Ah oui, on monte, on monte dans l'euphorie de se débarrasser de la bouteille, à nous laisser "paisiblement" prendre la main par le baclo et par la bienveillance de tous ici.
La guérison et la clairvoyance des années perdues et des belles années qui nous restent.
La descente. Et on y croit à notre belle vie.
Et on se retrouve tout nu.
Le baclo qui continue à bien faire son boulot, mais en sourdine désormais.
Je retrouve celle que j'avais un peu oubliée durant ces longs mois d'espérance, durant ces quelques mois de béatitude à ne pas y croire d'avoir définitivement dit non au poison : moi.
Alors entre les EI de la descente et la redécouverte d'une personne renaissante, il faut gérer ces états pas très apaisés, dont on sait qu'ils ont toujours été là. Entre le baclo et soi-même, trouver l'équilibre à ne pas trop en vouloir ni à l'un ni à l'autre, à savoir reconnaître les torts de l'un et l'autre.
Retrouver le fil perdu.
Ca n'est pas si mal d'en parler aussi, de cet état d'homme nouveau, tant on n'y arrive pas si facilement que ça.
Et comme quoi, il n'y a aucun fil "qui ne sert plus vraiment".
Merci pour ton témoignage d'homme de l'après, Jack.
Pour ma part, j'en suis encore à courir après ma dose de confort, une course de plus d'espérance, à croire qu'une fois atteinte, la béatitude sera à nouveau là.
Mais je sais bien dans le fond qu'à moi non plus, tout au bout du chemin, le baclo, la nictoine et le petit verre de fin de journée ne seront pas suffisants.
Alors chercher encore.
La piste de la simplicité, oui, que j'explore doucettement à travers la pleine conscience.

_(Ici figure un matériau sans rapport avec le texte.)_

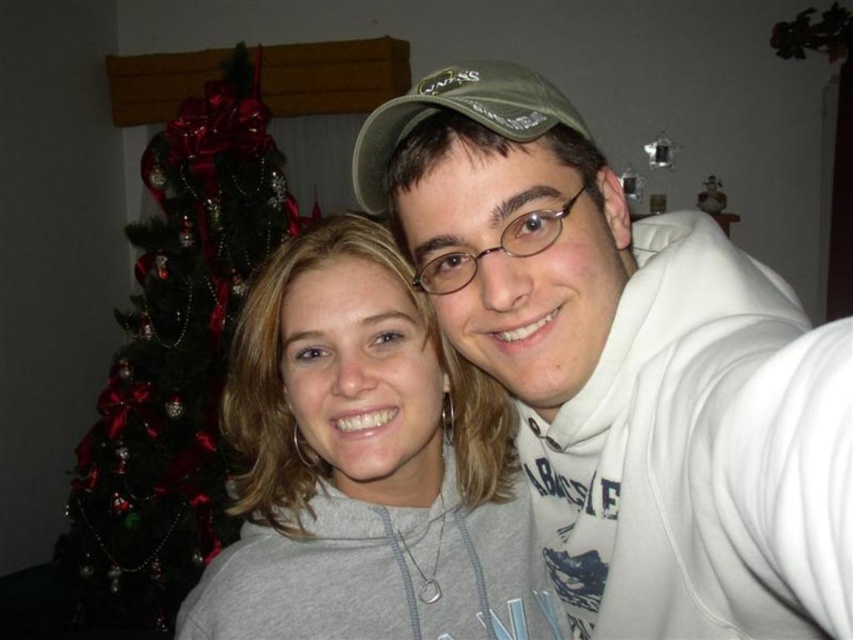
Who is positioned more to the right, white fleece sweatshirt at center or gray matte sweatshirt at center?

Positioned to the right is white fleece sweatshirt at center.

Between point (701, 276) and point (254, 508), which one is positioned in front?

Point (701, 276) is more forward.

Which is in front, point (572, 470) or point (241, 632)?

Point (241, 632) is more forward.

Locate an element on the screen. The width and height of the screenshot is (853, 640). white fleece sweatshirt at center is located at coordinates (627, 369).

Which of these two, white fleece sweatshirt at center or green matte christmas tree at left, stands shorter?

With less height is white fleece sweatshirt at center.

Who is more forward, (x=563, y=148) or (x=201, y=339)?

Point (x=563, y=148) is in front.

Is point (840, 332) closer to camera compared to point (140, 292)?

Yes, it is in front of point (140, 292).

In order to click on white fleece sweatshirt at center in this screenshot , I will do `click(627, 369)`.

Between gray matte sweatshirt at center and green matte christmas tree at left, which one has more height?

With more height is green matte christmas tree at left.

Is gray matte sweatshirt at center positioned behind green matte christmas tree at left?

No, it is not.

Does point (376, 276) come farther from viewer compared to point (229, 300)?

That is False.

Identify the location of gray matte sweatshirt at center. (364, 465).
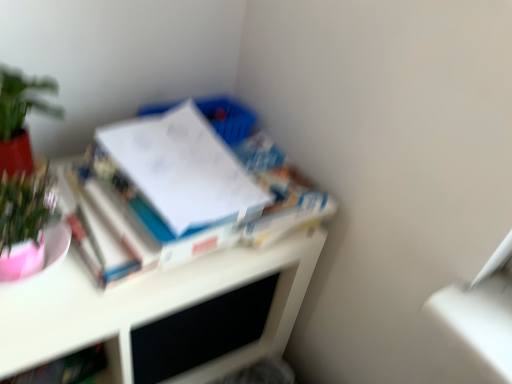
Question: Is point (37, 109) positioned closer to the camera than point (230, 178)?

Choices:
 (A) closer
 (B) farther

Answer: (B)

Question: In terms of height, does green matte plant at upper left look taller or shorter compared to white glossy book at upper left, the first book in the right-to-left sequence?

Choices:
 (A) tall
 (B) short

Answer: (A)

Question: Based on their relative distances, which object is farther from the hardcover book at lower left, which is the first book in bottom-to-top order?

Choices:
 (A) white glossy book at upper left, acting as the 2th book starting from the bottom
 (B) white glossy desk at upper left
 (C) green matte plant at upper left

Answer: (C)

Question: Estimate the real-world distances between objects in this image. Which object is farther from the hardcover book at lower left, arranged as the first book when viewed from the left?

Choices:
 (A) green matte plant at upper left
 (B) white glossy book at upper left, the 1th book positioned from the top
 (C) white glossy desk at upper left

Answer: (A)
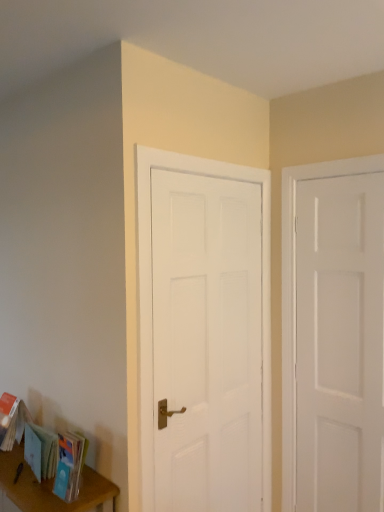
Question: Are light blue paper book at lower left and white matte door at center, positioned as the 2th door in right-to-left order, making contact?

Choices:
 (A) yes
 (B) no

Answer: (B)

Question: Is light blue paper book at lower left facing away from white matte door at center, which appears as the first door when viewed from the left?

Choices:
 (A) yes
 (B) no

Answer: (A)

Question: Is light blue paper book at lower left outside white matte door at center, positioned as the 2th door in right-to-left order?

Choices:
 (A) yes
 (B) no

Answer: (A)

Question: Is light blue paper book at lower left oriented towards white matte door at center, positioned as the 2th door in right-to-left order?

Choices:
 (A) yes
 (B) no

Answer: (B)

Question: Is light blue paper book at lower left surrounding white matte door at center, positioned as the 2th door in right-to-left order?

Choices:
 (A) no
 (B) yes

Answer: (A)

Question: Is the depth of light blue paper book at lower left less than that of white matte door at center, positioned as the 2th door in right-to-left order?

Choices:
 (A) yes
 (B) no

Answer: (B)

Question: Is wooden table at lower left positioned in front of white matte door at right, the 2th door in the left-to-right sequence?

Choices:
 (A) yes
 (B) no

Answer: (A)

Question: Is wooden table at lower left next to white matte door at right, the first door positioned from the right?

Choices:
 (A) no
 (B) yes

Answer: (A)

Question: Is wooden table at lower left facing towards white matte door at right, the first door positioned from the right?

Choices:
 (A) yes
 (B) no

Answer: (B)

Question: Is wooden table at lower left bigger than white matte door at right, the 2th door in the left-to-right sequence?

Choices:
 (A) no
 (B) yes

Answer: (B)

Question: Would you say wooden table at lower left contains white matte door at right, the 2th door in the left-to-right sequence?

Choices:
 (A) yes
 (B) no

Answer: (B)

Question: Can you confirm if wooden table at lower left is wider than white matte door at right, the first door positioned from the right?

Choices:
 (A) no
 (B) yes

Answer: (B)

Question: Is white matte door at center, positioned as the 2th door in right-to-left order, shorter than light blue paper book at lower left?

Choices:
 (A) no
 (B) yes

Answer: (A)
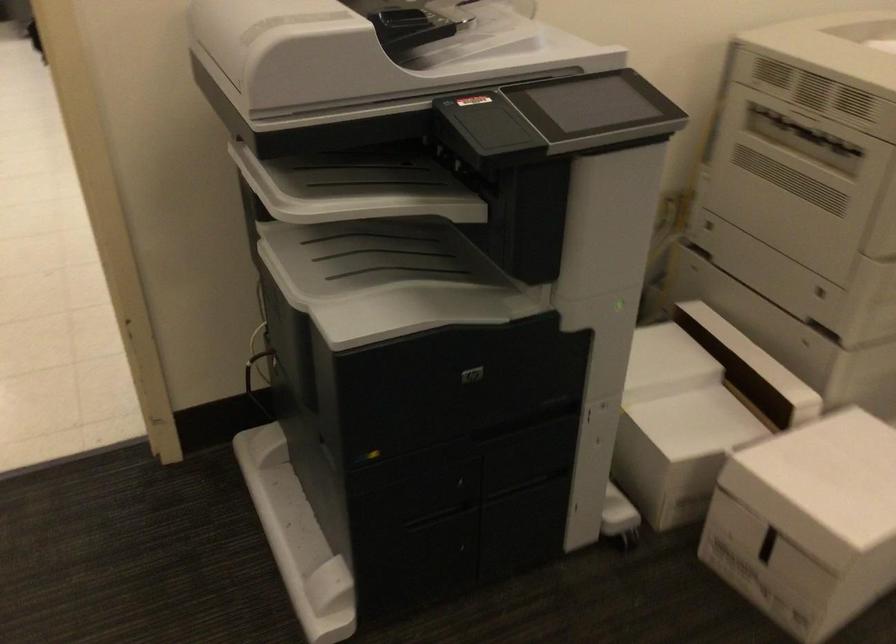
Where is `printer output tray`? The image size is (896, 644). printer output tray is located at coordinates (375, 258).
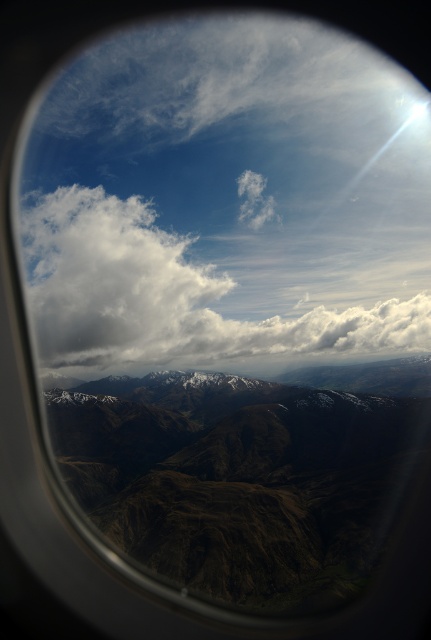
Which is above, brown textured mountain range at center or white fluffy cloud at upper center?

white fluffy cloud at upper center is above.

Is brown textured mountain range at center wider than white fluffy cloud at upper center?

No, brown textured mountain range at center is not wider than white fluffy cloud at upper center.

Is point (180, 563) more distant than point (193, 298)?

No, (180, 563) is in front of (193, 298).

At what (x,y) coordinates should I click in order to perform the action: click on brown textured mountain range at center. Please return your answer as a coordinate pair (x, y). The height and width of the screenshot is (640, 431). Looking at the image, I should click on (246, 474).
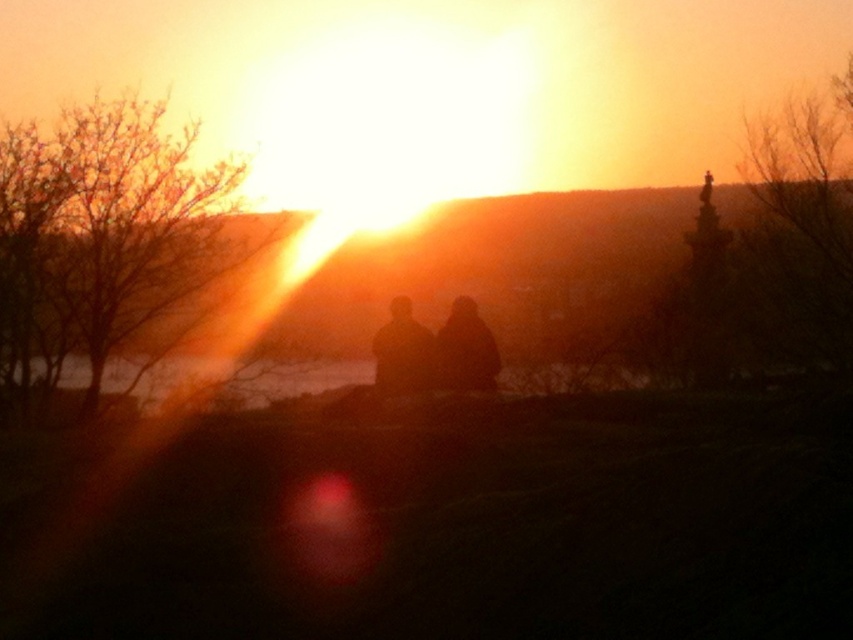
Between silhouette figures at center and silhouette figure at center, which one is positioned lower?

silhouette figures at center

Image resolution: width=853 pixels, height=640 pixels. What are the coordinates of `silhouette figures at center` in the screenshot? It's located at (434, 349).

In order to click on silhouette figures at center in this screenshot , I will do `click(434, 349)`.

Does point (393, 320) lie behind point (432, 356)?

Yes, it is.

What do you see at coordinates (434, 349) in the screenshot? I see `silhouette figures at center` at bounding box center [434, 349].

The image size is (853, 640). I want to click on silhouette figures at center, so click(434, 349).

Does silhouette figure at center come in front of black matte figure at center?

No, it is not.

Is point (483, 387) farther from viewer compared to point (395, 342)?

No.

Find the location of a particular element. This screenshot has width=853, height=640. silhouette figure at center is located at coordinates (466, 349).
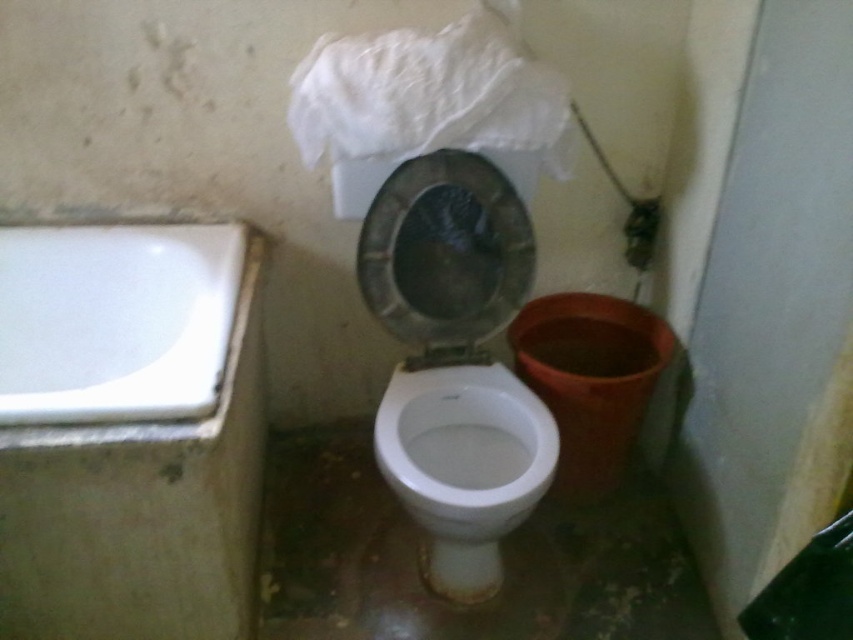
Does white glossy bathtub at left have a lesser height compared to white glossy toilet bowl at center?

Correct, white glossy bathtub at left is not as tall as white glossy toilet bowl at center.

Between point (160, 284) and point (518, 394), which one is positioned in front?

Positioned in front is point (518, 394).

Is point (221, 349) positioned after point (422, 499)?

No.

Where is `white glossy bathtub at left`? The width and height of the screenshot is (853, 640). white glossy bathtub at left is located at coordinates (114, 321).

I want to click on white crumpled paper at upper center, so click(425, 106).

Between point (373, 156) and point (541, 401), which one is positioned in front?

Point (373, 156)

Measure the distance between point (x=471, y=61) and camera.

Point (x=471, y=61) and camera are 4.41 feet apart from each other.

Locate an element on the screen. white crumpled paper at upper center is located at coordinates (425, 106).

Who is positioned more to the right, white glossy bathtub at left or white crumpled paper at upper center?

Positioned to the right is white crumpled paper at upper center.

Between point (236, 260) and point (454, 32), which one is positioned behind?

Positioned behind is point (236, 260).

The image size is (853, 640). I want to click on white glossy bathtub at left, so pyautogui.click(x=114, y=321).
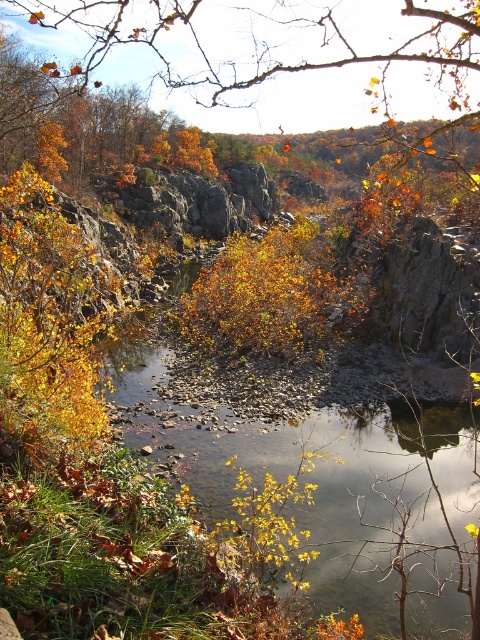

Ca fait un je-ne-sais-quoi d'apaisement. Sans trop me poser de question, je prends ce qui arrive.
Mais je freine, je freine, tant je crains un état un peu neutre, un peu trop monotone, car à la fin, quand même, je n'ai pas fait tout ça pour ne pas jouir un peu et ne pas profiter d'être folle tout en étant bien sobre.
Un équilibre à trouver sans doute là encore, au fil du temps. Peut-être qu'en étant en pleine écoute du monde qui nous entoure, on arrive au final à jouir davantage.
Je m'aperçois aussi qu'agir n'est pas seulement un pis-aller à panser nos pensées trop en nombre, mais une façon aussi de calmer les angoisses. Etre dans l'action permet parfois, une fois posée, d'avoir l'esprit plus clair et plus dégagé.
Et le partage aussi contre la solitude, pas les fausses amitiés nouées accoudé au bar, pas ces relations de mal-être, quand nous n'étions pas bien solides, à nous interroger sur le pourquoi nous ne sommes pas comme eux, à ne voir que le jugement dans les yeux des autres.
Non, le vrai partage, à se savoir peut-être différent, mais bienheureux de l'être, à aimer bien les autres, à aimer beaucoup cet autre, pour se comprendre mieux et s'aimer un peu plus.
Pfffiuuu...La tâche semble bien rude et qu'il n'est pas fastoche de vivre sans la bouteille.
Alors rêver un peu à n'être qu'un poilu, pas celui des tranchées, non, un vrai poilu fait chat, mon chat.
Un modeste bol de croquettes, un peu d'eau de pluie tombée dans une rigole, le bonheur de chasser la souris, de surveiller longtemps une mésange rieuse, de se balader patte contre patte avec une bonne minette, de se tanner le cuir avec le pire ennemi d'en face, le poilu de la voisine, tapi dans l'ombre de la tranchée ennemie, et dormir au soleil, dans une cabane en carton, dormir quand bon nous semble.
Peut-être que dans une autre vie, tout cela nous suffira-t-il.
Pour l'heure, le rêve a ses limites.
A moins qu'il ne suffise d'un impromptu de Schubert, joué au piano sans tristesse ni joie, juste dans l'instant présent, pour juste se sentir bien.
A moins qu'il ne suffise d'un post allongé, posté un vendredi, alors que la lumière décline, pour juste se sentir mieux.
Des instants de bien-être qui feront peut-être, au final, toute une éternité.